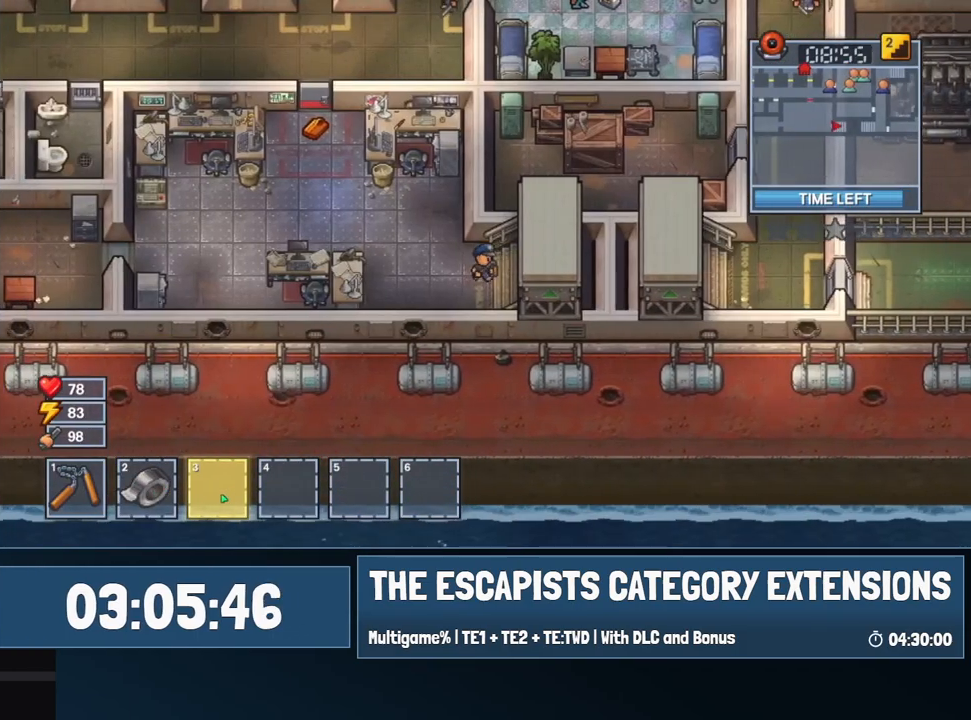
{"keys": ["d"], "mouse": ["left"], "events": [[500, "mouse_left", "down"]]}
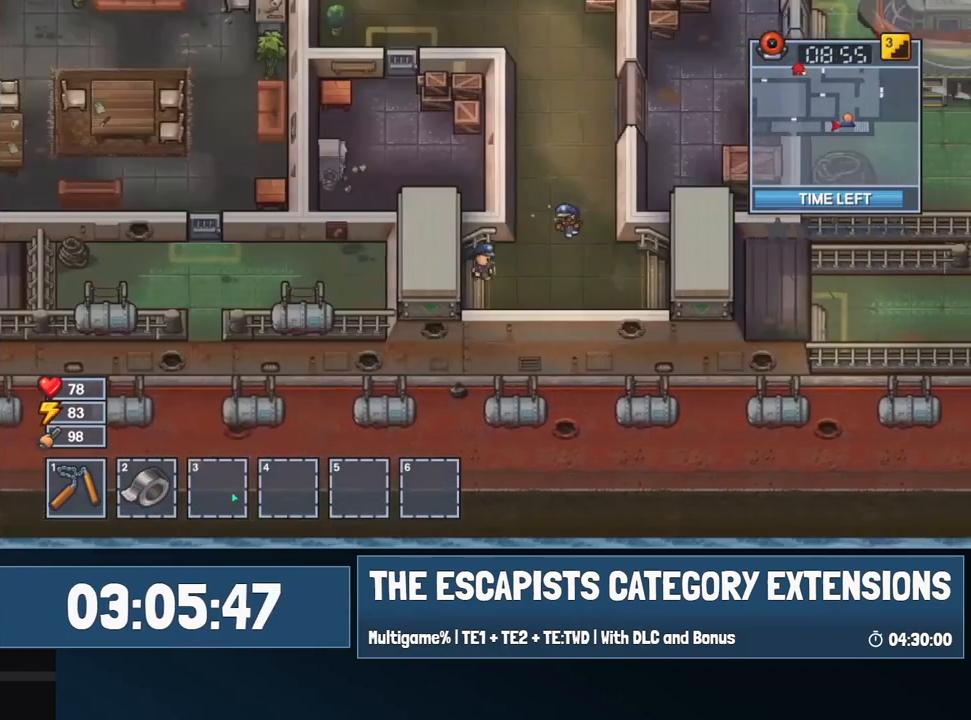
{"keys": ["d"], "mouse": [], "events": [[100, "mouse_left", "up"]]}
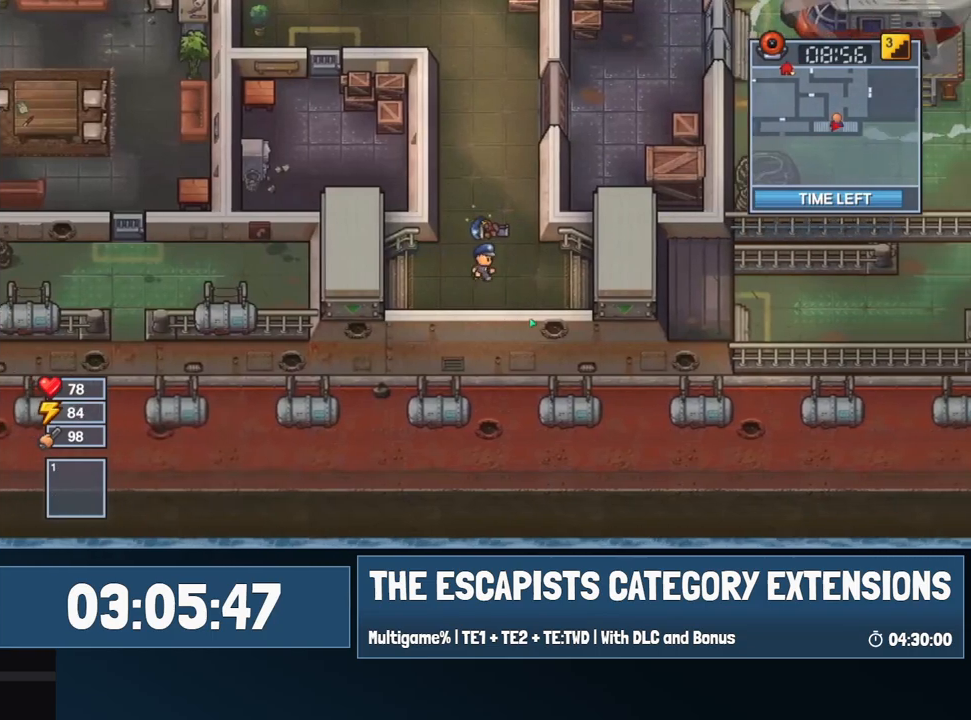
{"keys": ["d"], "mouse": [], "events": []}
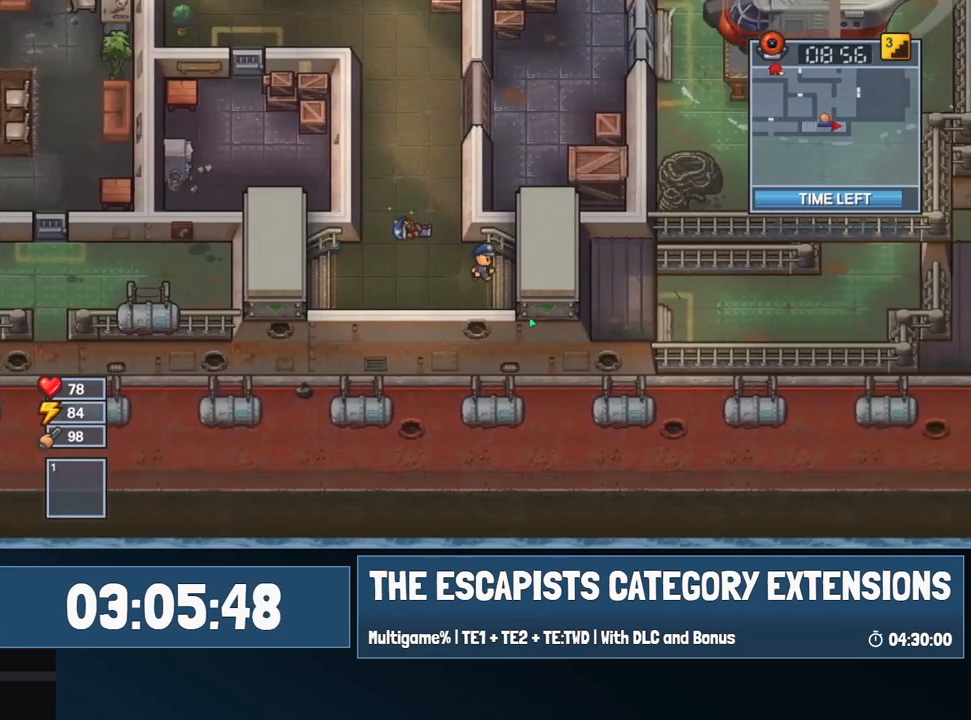
{"keys": ["d"], "mouse": [], "events": []}
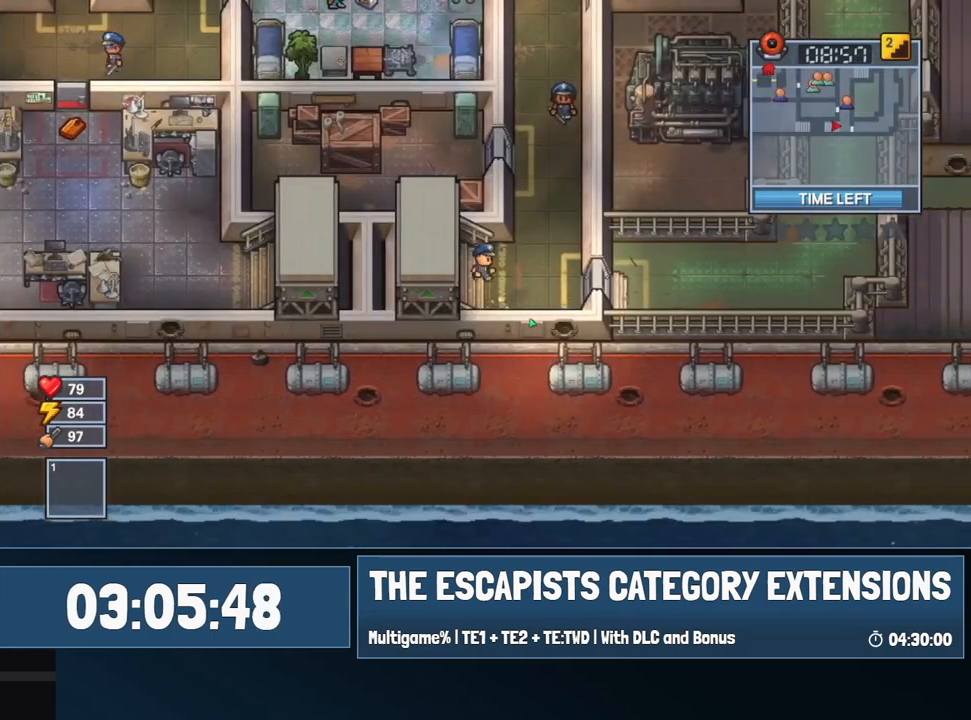
{"keys": ["w"], "mouse": [], "events": [[150, "w", "down"], [384, "d", "up"]]}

- - - - - - -

Required action
Search the listing for the word "down" and return each line that holds it.

Problem solution
{"keys": ["d"], "mouse": ["left"], "events": [[500, "mouse_left", "down"]]}
{"keys": ["w"], "mouse": [], "events": [[150, "w", "down"], [384, "d", "up"]]}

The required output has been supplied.